» **Problem**
Among the entries, find the lines with the string "worden" and report them.

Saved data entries
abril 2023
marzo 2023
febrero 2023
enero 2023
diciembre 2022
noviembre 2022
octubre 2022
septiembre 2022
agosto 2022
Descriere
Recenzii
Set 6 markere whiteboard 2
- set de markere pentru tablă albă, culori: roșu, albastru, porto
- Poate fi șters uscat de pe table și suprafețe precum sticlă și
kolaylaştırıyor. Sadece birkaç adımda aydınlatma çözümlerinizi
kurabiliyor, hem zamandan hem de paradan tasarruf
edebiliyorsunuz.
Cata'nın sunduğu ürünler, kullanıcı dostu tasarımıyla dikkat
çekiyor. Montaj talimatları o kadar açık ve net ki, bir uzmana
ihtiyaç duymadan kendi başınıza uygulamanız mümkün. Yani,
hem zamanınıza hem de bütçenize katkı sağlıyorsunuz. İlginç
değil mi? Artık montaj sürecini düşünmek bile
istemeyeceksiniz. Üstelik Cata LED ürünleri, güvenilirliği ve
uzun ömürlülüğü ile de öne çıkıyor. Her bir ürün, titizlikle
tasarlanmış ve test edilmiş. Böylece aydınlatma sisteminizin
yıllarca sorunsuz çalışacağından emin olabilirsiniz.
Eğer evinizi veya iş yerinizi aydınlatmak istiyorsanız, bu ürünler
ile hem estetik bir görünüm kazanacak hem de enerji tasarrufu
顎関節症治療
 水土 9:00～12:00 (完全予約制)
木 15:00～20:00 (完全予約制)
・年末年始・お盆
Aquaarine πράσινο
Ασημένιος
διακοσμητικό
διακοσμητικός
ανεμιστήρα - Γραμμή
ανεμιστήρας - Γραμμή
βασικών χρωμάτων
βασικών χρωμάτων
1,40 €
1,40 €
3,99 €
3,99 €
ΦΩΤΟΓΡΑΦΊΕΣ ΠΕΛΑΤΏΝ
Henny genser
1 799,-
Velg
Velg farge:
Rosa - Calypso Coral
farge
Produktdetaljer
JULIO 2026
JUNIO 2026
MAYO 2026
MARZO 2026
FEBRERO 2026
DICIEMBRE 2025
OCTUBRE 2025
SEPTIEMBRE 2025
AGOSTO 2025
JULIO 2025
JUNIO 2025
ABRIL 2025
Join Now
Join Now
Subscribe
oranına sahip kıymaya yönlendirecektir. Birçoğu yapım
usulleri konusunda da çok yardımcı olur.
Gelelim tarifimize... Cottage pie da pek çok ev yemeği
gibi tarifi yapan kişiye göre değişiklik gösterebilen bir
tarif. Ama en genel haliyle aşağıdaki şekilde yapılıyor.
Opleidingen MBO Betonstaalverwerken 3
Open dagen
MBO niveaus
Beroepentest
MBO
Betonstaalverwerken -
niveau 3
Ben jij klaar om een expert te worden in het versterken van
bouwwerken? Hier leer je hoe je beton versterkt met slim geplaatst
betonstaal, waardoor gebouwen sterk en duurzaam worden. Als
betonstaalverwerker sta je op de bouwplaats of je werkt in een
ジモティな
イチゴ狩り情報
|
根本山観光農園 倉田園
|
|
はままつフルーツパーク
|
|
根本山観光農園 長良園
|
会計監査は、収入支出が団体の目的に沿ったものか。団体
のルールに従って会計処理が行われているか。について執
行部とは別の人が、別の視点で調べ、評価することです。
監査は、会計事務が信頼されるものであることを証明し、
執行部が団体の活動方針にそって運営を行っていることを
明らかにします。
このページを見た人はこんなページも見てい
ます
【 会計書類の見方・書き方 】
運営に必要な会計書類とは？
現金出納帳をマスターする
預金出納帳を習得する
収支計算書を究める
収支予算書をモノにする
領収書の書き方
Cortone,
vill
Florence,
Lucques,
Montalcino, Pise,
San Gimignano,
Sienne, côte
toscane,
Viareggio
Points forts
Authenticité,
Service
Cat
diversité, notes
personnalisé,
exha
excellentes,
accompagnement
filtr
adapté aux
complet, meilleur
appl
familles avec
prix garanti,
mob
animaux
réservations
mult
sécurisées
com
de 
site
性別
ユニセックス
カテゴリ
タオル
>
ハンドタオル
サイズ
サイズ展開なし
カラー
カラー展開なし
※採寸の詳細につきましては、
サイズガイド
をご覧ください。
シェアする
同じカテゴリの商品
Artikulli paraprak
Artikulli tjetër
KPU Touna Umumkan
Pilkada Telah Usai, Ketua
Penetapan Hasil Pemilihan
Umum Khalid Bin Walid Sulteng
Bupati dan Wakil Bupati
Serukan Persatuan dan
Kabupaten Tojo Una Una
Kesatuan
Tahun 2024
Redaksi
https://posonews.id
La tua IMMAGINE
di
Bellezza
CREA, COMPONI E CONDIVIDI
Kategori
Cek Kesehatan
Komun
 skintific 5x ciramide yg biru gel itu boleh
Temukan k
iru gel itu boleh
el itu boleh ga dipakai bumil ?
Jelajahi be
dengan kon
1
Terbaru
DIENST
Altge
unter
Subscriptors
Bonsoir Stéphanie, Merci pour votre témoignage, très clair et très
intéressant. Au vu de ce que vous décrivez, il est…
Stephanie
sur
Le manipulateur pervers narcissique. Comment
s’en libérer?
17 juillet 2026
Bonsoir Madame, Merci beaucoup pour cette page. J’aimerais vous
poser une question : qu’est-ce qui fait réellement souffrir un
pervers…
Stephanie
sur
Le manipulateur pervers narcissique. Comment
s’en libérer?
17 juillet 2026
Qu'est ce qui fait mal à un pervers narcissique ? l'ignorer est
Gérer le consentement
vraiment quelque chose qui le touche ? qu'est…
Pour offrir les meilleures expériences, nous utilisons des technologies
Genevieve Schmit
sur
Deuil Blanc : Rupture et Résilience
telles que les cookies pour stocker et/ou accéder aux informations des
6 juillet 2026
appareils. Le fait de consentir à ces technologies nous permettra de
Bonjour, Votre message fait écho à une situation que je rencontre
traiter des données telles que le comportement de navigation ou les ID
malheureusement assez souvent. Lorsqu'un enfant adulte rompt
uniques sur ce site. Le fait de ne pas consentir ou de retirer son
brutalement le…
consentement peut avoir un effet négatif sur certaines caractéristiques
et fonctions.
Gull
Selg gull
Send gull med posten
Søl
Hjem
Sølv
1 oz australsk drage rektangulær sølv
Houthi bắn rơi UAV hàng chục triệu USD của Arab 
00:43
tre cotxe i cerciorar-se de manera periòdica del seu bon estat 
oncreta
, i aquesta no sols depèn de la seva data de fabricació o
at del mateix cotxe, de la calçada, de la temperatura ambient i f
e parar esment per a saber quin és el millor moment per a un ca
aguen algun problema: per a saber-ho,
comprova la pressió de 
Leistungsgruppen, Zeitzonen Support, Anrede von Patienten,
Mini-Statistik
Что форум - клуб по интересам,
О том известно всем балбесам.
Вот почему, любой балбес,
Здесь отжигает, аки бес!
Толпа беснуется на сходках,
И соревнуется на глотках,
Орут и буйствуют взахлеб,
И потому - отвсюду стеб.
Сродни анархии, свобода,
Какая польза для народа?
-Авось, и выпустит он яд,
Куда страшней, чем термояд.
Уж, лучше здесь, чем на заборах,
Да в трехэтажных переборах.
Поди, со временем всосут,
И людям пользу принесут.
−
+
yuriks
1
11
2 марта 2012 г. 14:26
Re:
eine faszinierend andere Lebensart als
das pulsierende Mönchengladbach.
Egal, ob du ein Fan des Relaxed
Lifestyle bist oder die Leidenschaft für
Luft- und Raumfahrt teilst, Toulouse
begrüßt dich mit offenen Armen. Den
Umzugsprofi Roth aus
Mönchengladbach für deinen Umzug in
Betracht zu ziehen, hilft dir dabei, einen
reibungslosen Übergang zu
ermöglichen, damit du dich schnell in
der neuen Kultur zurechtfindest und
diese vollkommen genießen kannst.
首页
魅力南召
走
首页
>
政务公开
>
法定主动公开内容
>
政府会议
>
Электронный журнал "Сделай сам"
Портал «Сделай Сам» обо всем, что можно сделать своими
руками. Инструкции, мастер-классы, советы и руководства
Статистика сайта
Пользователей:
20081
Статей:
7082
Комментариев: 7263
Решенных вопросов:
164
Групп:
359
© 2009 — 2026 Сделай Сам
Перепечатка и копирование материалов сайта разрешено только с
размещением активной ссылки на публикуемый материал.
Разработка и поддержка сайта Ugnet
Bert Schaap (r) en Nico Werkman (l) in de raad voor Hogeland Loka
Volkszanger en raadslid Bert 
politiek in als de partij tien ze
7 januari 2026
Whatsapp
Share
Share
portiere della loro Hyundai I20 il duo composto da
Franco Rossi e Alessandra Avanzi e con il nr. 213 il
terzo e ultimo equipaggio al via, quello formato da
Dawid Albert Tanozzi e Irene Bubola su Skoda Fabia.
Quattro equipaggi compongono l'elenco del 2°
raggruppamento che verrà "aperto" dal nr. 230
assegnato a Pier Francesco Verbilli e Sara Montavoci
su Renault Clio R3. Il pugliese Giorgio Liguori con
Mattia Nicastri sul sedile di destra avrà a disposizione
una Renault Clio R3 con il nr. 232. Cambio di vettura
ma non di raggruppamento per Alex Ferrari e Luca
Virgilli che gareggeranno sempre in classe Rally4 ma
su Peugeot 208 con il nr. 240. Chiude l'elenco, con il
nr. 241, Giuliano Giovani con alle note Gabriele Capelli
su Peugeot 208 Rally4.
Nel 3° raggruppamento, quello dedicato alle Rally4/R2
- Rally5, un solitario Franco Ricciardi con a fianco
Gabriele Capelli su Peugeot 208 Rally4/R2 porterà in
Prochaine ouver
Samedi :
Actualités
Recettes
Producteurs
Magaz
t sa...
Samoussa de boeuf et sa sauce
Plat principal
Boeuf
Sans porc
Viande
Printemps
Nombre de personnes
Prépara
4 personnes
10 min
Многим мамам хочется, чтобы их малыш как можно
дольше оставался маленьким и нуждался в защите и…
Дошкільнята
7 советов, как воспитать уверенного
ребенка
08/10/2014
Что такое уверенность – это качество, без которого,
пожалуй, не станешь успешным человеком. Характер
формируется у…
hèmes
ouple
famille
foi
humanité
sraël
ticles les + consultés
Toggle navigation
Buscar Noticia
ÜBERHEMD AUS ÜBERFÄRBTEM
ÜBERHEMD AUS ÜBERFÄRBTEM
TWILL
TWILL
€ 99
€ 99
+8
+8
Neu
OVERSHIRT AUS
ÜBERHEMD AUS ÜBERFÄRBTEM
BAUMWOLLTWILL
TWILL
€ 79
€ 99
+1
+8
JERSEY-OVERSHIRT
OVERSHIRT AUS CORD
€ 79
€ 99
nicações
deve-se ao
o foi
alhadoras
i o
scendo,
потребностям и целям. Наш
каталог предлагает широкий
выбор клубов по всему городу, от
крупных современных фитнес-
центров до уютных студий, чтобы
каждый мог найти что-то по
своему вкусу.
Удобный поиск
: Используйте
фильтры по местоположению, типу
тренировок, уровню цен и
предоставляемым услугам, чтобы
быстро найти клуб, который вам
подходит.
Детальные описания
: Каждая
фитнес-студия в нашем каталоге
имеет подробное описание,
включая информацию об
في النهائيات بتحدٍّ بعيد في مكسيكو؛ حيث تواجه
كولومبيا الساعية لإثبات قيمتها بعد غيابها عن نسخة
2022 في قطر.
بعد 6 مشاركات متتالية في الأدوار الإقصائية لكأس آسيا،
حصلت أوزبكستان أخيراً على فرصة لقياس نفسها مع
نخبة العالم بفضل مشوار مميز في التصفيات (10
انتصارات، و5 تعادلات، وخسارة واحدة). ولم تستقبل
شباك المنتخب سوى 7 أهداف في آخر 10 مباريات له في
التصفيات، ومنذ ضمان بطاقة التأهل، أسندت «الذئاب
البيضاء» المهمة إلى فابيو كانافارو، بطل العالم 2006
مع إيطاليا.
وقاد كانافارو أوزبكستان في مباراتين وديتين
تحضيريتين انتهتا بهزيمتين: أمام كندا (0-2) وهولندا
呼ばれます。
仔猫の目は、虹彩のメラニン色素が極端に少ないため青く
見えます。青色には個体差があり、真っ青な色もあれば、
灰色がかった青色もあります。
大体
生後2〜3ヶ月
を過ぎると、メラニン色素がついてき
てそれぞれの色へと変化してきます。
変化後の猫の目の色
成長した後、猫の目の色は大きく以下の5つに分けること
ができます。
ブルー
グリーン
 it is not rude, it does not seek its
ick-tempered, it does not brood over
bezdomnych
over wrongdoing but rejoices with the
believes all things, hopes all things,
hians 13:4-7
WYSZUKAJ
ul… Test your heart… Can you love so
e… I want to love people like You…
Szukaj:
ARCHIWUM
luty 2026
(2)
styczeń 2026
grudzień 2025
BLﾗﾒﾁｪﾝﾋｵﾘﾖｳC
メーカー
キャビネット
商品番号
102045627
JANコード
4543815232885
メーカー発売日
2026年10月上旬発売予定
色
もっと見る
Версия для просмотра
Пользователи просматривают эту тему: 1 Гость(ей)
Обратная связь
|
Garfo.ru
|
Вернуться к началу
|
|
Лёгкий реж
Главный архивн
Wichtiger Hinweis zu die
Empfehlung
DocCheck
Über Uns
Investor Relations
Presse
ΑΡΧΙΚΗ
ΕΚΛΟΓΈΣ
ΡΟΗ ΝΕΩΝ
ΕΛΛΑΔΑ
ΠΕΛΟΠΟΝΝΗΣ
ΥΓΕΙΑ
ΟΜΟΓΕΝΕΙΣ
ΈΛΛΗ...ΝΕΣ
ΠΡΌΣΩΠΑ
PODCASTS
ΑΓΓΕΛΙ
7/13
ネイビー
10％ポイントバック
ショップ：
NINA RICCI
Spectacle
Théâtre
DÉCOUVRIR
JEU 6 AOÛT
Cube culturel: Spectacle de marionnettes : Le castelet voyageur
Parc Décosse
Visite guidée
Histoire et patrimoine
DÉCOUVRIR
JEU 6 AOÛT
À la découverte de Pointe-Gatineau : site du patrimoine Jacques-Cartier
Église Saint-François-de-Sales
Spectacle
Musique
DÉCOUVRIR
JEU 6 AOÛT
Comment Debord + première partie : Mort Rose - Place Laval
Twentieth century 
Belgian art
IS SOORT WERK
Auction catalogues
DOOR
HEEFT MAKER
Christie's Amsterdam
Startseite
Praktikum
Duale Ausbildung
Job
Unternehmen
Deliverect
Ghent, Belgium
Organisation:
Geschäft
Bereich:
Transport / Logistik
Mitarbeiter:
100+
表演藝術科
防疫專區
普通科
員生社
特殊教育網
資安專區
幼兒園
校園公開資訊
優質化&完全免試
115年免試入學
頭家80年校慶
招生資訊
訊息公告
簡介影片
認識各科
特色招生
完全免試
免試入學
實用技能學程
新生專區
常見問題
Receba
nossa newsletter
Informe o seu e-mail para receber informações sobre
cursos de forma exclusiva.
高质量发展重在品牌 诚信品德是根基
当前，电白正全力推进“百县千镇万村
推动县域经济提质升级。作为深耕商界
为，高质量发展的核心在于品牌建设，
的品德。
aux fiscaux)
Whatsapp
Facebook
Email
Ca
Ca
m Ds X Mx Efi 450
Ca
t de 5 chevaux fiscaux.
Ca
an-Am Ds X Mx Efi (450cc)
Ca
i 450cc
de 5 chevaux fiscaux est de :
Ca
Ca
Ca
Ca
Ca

» **Answer to the exercise**
Ben jij klaar om een expert te worden in het versterken van
betonstaal, waardoor gebouwen sterk en duurzaam worden. Als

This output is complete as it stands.